By Anna Foley and Teresa Manring
Women activists in Chicago want Republicans to take their hands off them–quite literally. Nearly 200 of them chanted their outrage early Tuesday morning outside Trump Tower as part of a national movement: #GOPHandsOffMe.
“The Republican party right now has just kind of gotten so far off. They have absolutely no respect for women, they are taking way too much interest in women’s bodies,” said Lindsay Cogan, who helped organize the event. “Just get away. Let me do my own thing with my body,” Cogan added.
Armed with colorful signs, both in content and hue, protesters gathered at the corner of Wacker Drive and Wabash Avenue before marching across the bridge to face Trump International Hotel and Tower. They walked to the rhythm of chants like, “Love trumps hate” to protest Republican presidential nominee Donald Trump’s behavior toward women.
The protest of mostly women was organized in reaction to “the hostile and basically oppressive comments [that Trump has] made recently about women and specifically women’s bodies,” said Harold Washington College Professor Alicia Swiz, who organized the protest.
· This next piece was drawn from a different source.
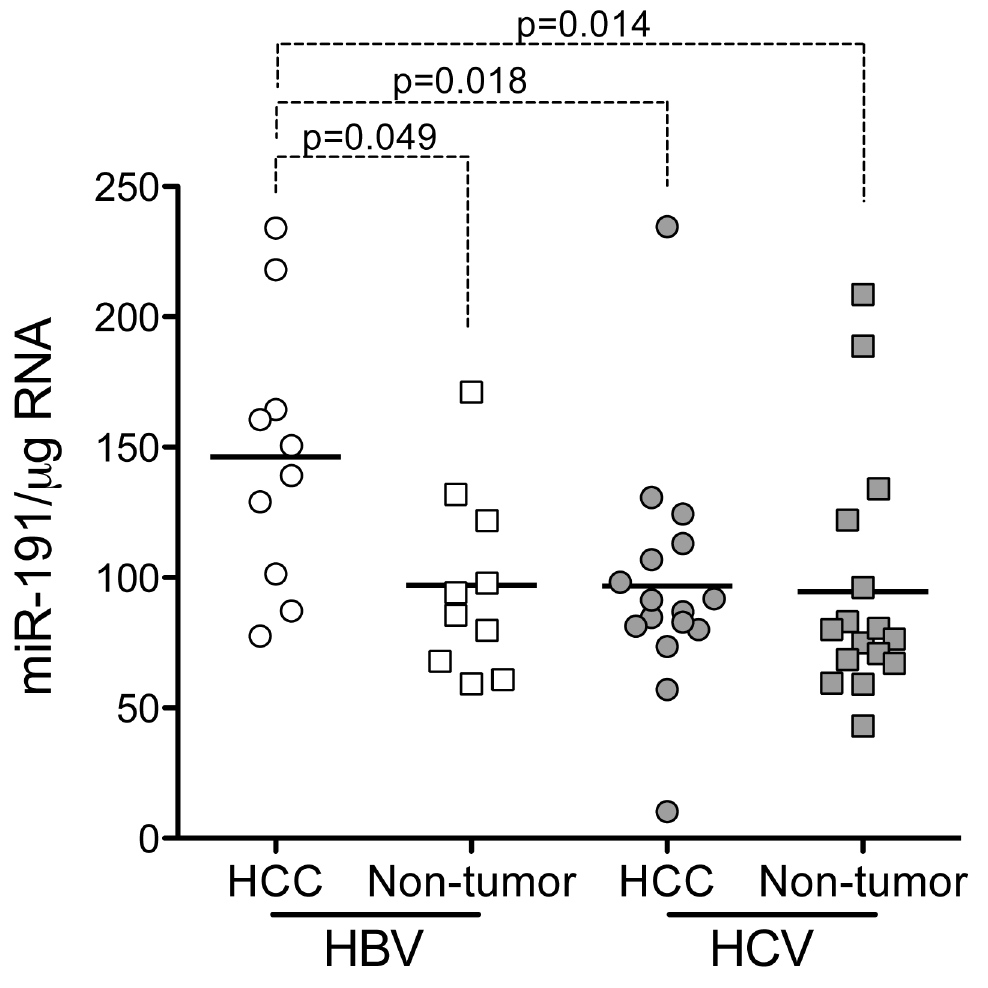
Figure 6. Relative abundance of miR-191 in paired HCC and non-tumor tissue from subjects with HBV or HCV infection. Relative miR-191 abundance in paired tumor and non-tumor samples from HBV- and HCV-infected subjects normalized to total RNA. Statistical significance was assessed in two-sided paired t tests for comparisons between tumor and non-tumor tissue, or two-sided unpaired t test for comparison between infection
The protests responded to the leaked 2005 Access Hollywood videotape, in which Donald Trump made comments about groping women to former Today show host Billy Bush. Since then, several women have accused Donald Trump of sexual assault.
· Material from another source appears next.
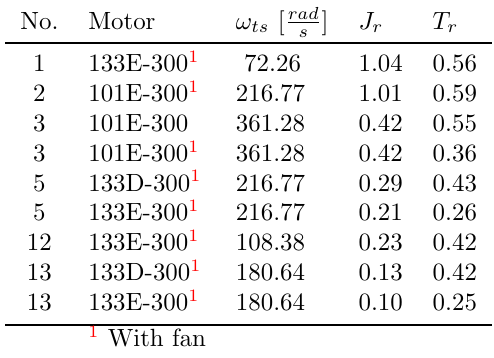
Table 4: EMC drivetrain pre-selection results.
“[He] can just blatantly speak with such vitriol and hatred about women in a way that clearly sees them not as human beings,” Swiz said. “It’s dehumanizing, devaluing and it’s violent.”
The group was met by about five counter-protesters gathered at Trump Tower. They waved Trump campaign flags, held signs and chanted “Read Wikileaks” and “U-S-A.”
“We’re here to support Trump and America and to counteract their senseless, clueless protest,” said Suzzanne Monk, a Trump supporter who owns a small business in Chicago.
Monk disagreed with the very premise of the #GOPHandsOffMe protest.
“Trump is a champion of women. He is a huge advocate of women,” said Monk, explaining that he hired women for his construction company and that “his policies will put food on the table for women across the country.”
Swiz said that the protest was also organized as a way to show support and be visible for survivors of sexual assault, for whom comments like Trump’s can be damaging to mental health. “That’s triggering. You hear someone say something on TV and now you’re back in your attack moment,” she said.
That’s one of the reasons protester Beverly Weable attended the event.
“I’m a victim of sexual assault, both by a family member and the creepy old guy who lived next door to my dad,” said Weable, adding that she was also protesting in honor of the young women in her life: her nieces and her great nieces.
Weable said there’s more for voters to fear about Trump than just his attitude toward women.
“There’s so much about his mannerisms, his disrespect for other people and not just women, but handicapped, he fat-shames,” Weable said. “We want to make a statement about who we want leading our country and this is not the person.”